WORK TO COMPLETE
Reproduce the lines below, substituting "ชาวต่างชาติ" for "คนต่างชาติ" and keeping everything else the same. Omit the pictures from your answer.

══════════

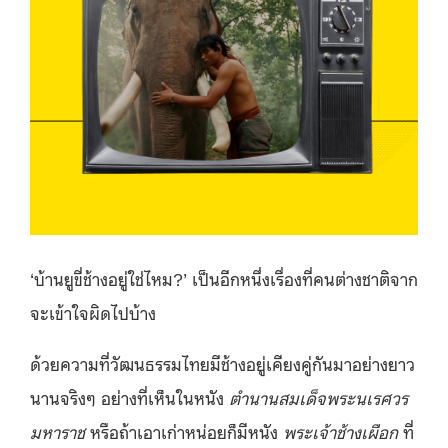
‘บ้านยูขี่ช้างอยู่ใช่ไหม?’ เป็นอีกหนึ่งเรื่องที่คนต่างชาติจาก
จะเข้าใจผิดไปบ้าง
ด้วยความที่วัฒนธรรมไทยมีช้างอยู่เคียงคู่กันมาอย่างยาว
นานจริงๆ อย่างที่เห็นในหนัง
ตำนานสมเด็จพระนเรศวร
มหาราช
หรือถ้าเอาเก่าหน่อยก็มีหนัง
พระเจ้าช้างเผือก
ที่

══════════

EXERCISE SOLUTION
‘บ้านยูขี่ช้างอยู่ใช่ไหม?’ เป็นอีกหนึ่งเรื่องที่ชาวต่างชาติจาก
จะเข้าใจผิดไปบ้าง
ด้วยความที่วัฒนธรรมไทยมีช้างอยู่เคียงคู่กันมาอย่างยาว
นานจริงๆ อย่างที่เห็นในหนัง
ตำนานสมเด็จพระนเรศวร
มหาราช
หรือถ้าเอาเก่าหน่อยก็มีหนัง
พระเจ้าช้างเผือก
ที่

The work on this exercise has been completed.